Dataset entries

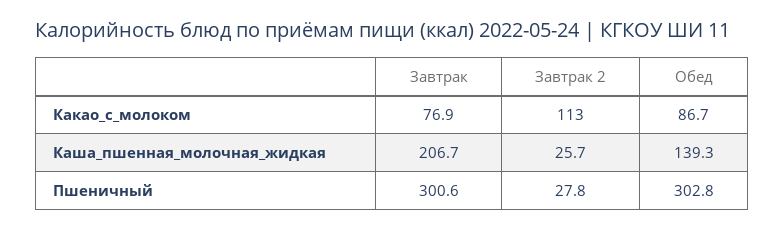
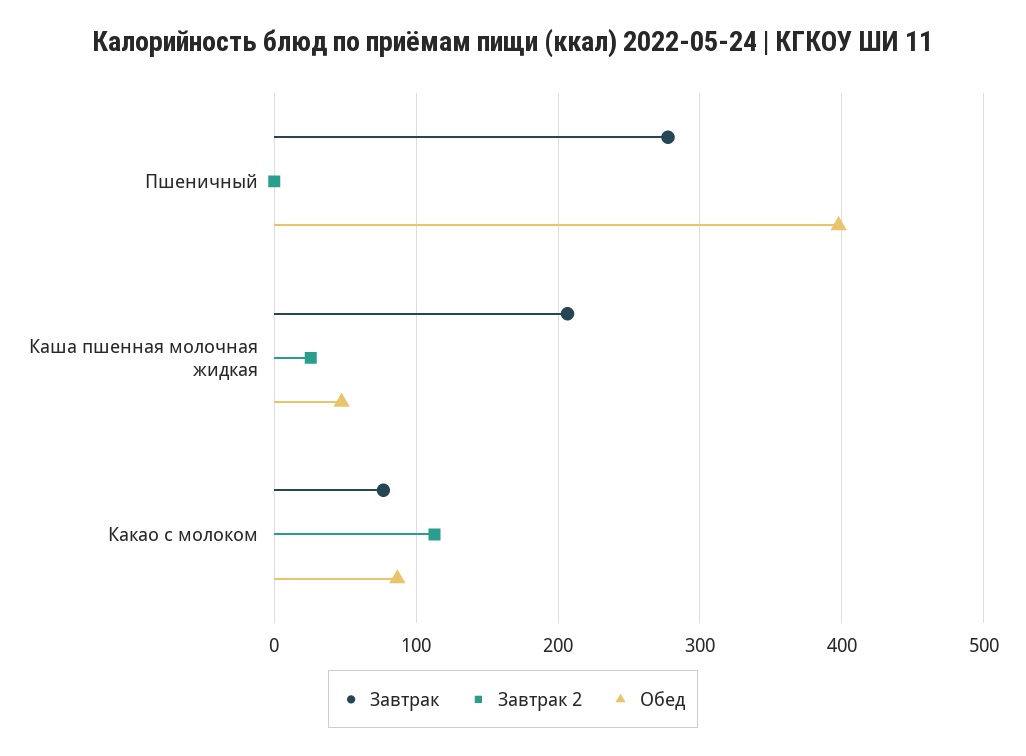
  {
    "Завтрак": {
      "Какао_с_молоком": 76.9,
      "Каша_пшенная_молочная_жидкая": 206.7,
-     "Пшеничный": 300.6
+     "Пшеничный": 280
    },
    "Завтрак 2": {
      "Какао_с_молоком": 113,
      "Каша_пшенная_молочная_жидкая": 25.7,
-     "Пшеничный": 27.8
+     "Пшеничный": 0
    },
    "Обед": {
      "Какао_с_молоком": 86.7,
-     "Каша_пшенная_молочная_жидкая": 139.3,
+     "Каша_пшенная_молочная_жидкая": 50,
-     "Пшеничный": 302.8
+     "Пшеничный": 400
    }
  }

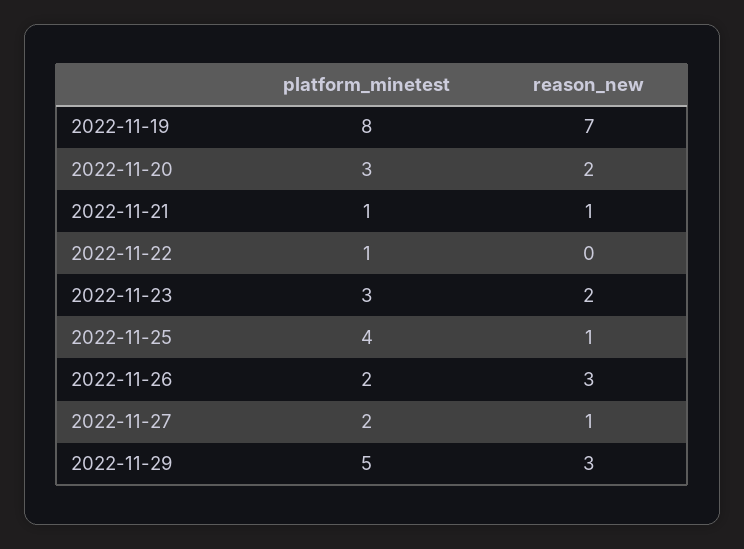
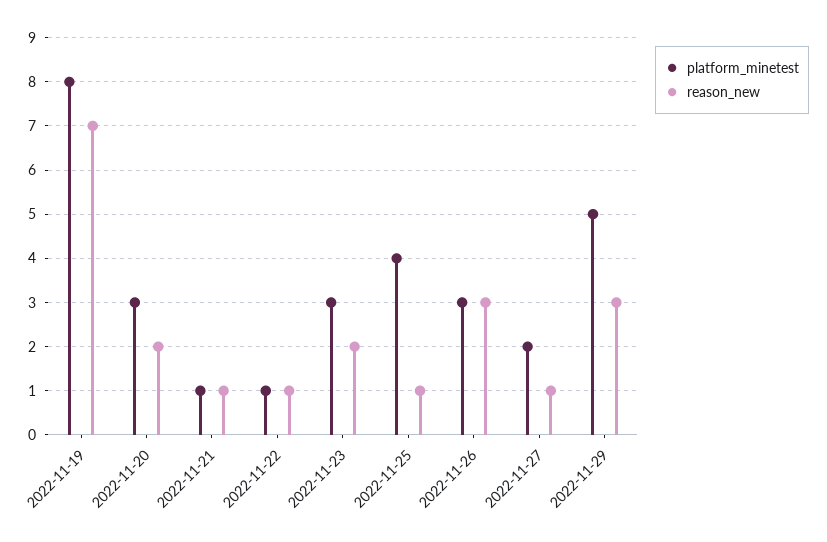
  {
    "platform_minetest": {
      "2022-11-19": 8,
      "2022-11-20": 3,
      "2022-11-21": 1,
      "2022-11-22": 1,
      "2022-11-23": 3,
      "2022-11-25": 4,
-     "2022-11-26": 2,
+     "2022-11-26": 3,
      "2022-11-27": 2,
      "2022-11-29": 5
    },
    "reason_new": {
      "2022-11-19": 7,
      "2022-11-20": 2,
      "2022-11-21": 1,
-     "2022-11-22": 0,
+     "2022-11-22": 1,
      "2022-11-23": 2,
      "2022-11-25": 1,
      "2022-11-26": 3,
      "2022-11-27": 1,
      "2022-11-29": 3
    }
  }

■ To-do item
Filter the records for lines containing the word "Пшеничный" and copy each one.

■ Answer to the exercise
-     "Пшеничный": 300.6
+     "Пшеничный": 280
-     "Пшеничный": 27.8
+     "Пшеничный": 0
-     "Пшеничный": 302.8
+     "Пшеничный": 400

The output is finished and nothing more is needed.